Problem>
Can you gather every line of the records that contains the string "gateway"? Matching is case-sensitive.

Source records
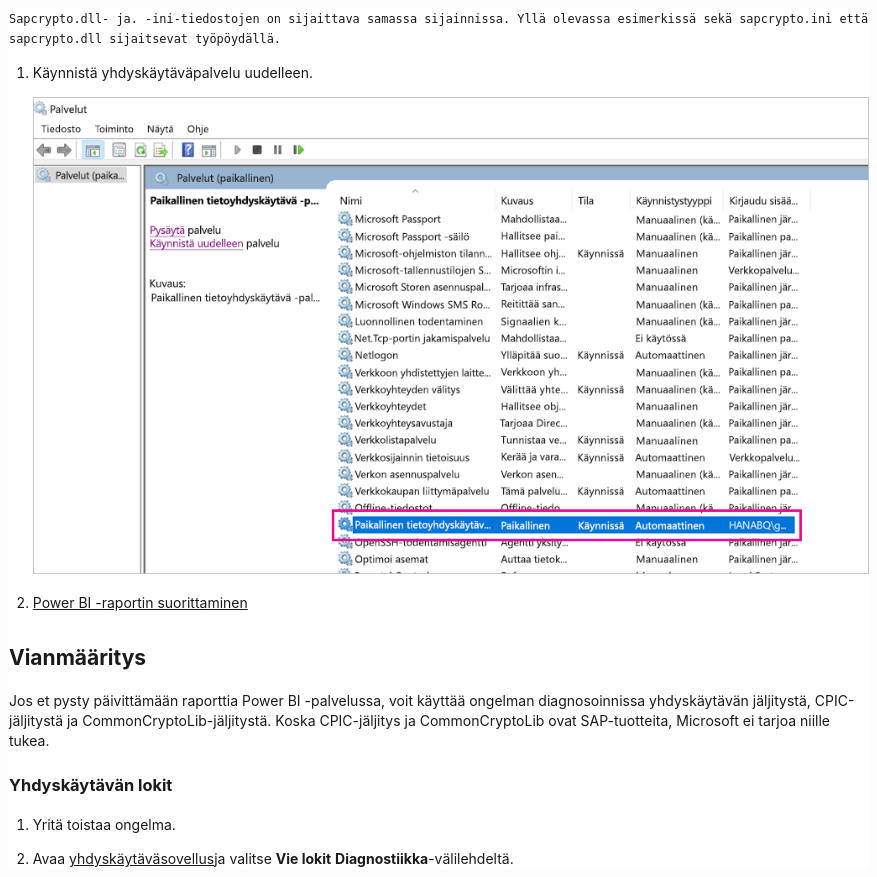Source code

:     Sapcrypto.dll- ja. -ini-tiedostojen on sijaittava samassa sijainnissa. Yllä olevassa esimerkissä sekä sapcrypto.ini että sapcrypto.dll sijaitsevat työpöydällä.

1. Käynnistä yhdyskäytäväpalvelu uudelleen.

    ![Käynnistä yhdyskäytäväpalvelu uudelleen](media/service-gateway-sso-kerberos/restart-gateway-service.png)

1. [Power BI -raportin suorittaminen](service-gateway-sso-kerberos.md#run-a-power-bi-report)

## <a name="troubleshooting"></a>Vianmääritys

Jos et pysty päivittämään raporttia Power BI -palvelussa, voit käyttää ongelman diagnosoinnissa yhdyskäytävän jäljitystä, CPIC-jäljitystä ja CommonCryptoLib-jäljitystä. Koska CPIC-jäljitys ja CommonCryptoLib ovat SAP-tuotteita, Microsoft ei tarjoa niille tukea.

### <a name="gateway-logs"></a>Yhdyskäytävän lokit

1. Yritä toistaa ongelma.

2. Avaa [yhdyskäytäväsovellus](https://docs.microsoft.com/data-integration/gateway/service-gateway-app)ja valitse **Vie lokit** **Diagnostiikka**-välilehdeltä.
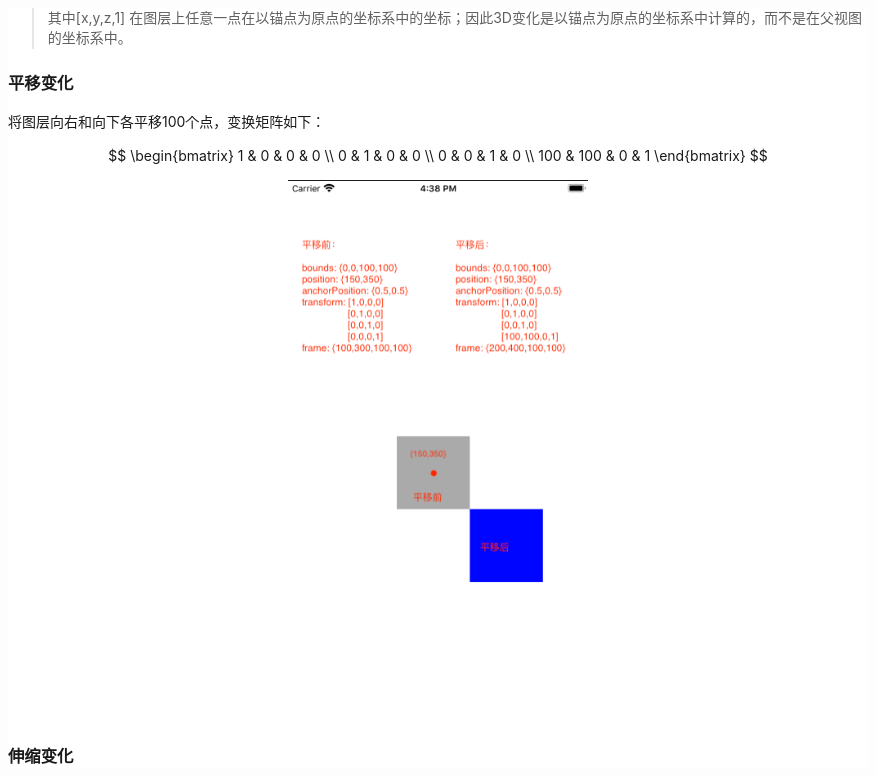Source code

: > 其中[x,y,z,1] 在图层上任意一点在以锚点为原点的坐标系中的坐标；因此3D变化是以锚点为原点的坐标系中计算的，而不是在父视图的坐标系中。


### 平移变化 

将图层向右和向下各平移100个点，变换矩阵如下：

$$
 \begin{bmatrix}
   1 & 0 & 0 & 0 \\
   0 & 1 & 0 & 0 \\
   0 & 0 & 1 & 0 \\
   100 & 100 & 0 & 1
  \end{bmatrix}
$$

<div align="center"><img src="pic/3Dtranslation.png" width="300"></div>


### 伸缩变化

Exercise response>
    ![Käynnistä yhdyskäytäväpalvelu uudelleen](media/service-gateway-sso-kerberos/restart-gateway-service.png)
1. [Power BI -raportin suorittaminen](service-gateway-sso-kerberos.md#run-a-power-bi-report)
### <a name="gateway-logs"></a>Yhdyskäytävän lokit
2. Avaa [yhdyskäytäväsovellus](https://docs.microsoft.com/data-integration/gateway/service-gateway-app)ja valitse **Vie lokit** **Diagnostiikka**-välilehdeltä.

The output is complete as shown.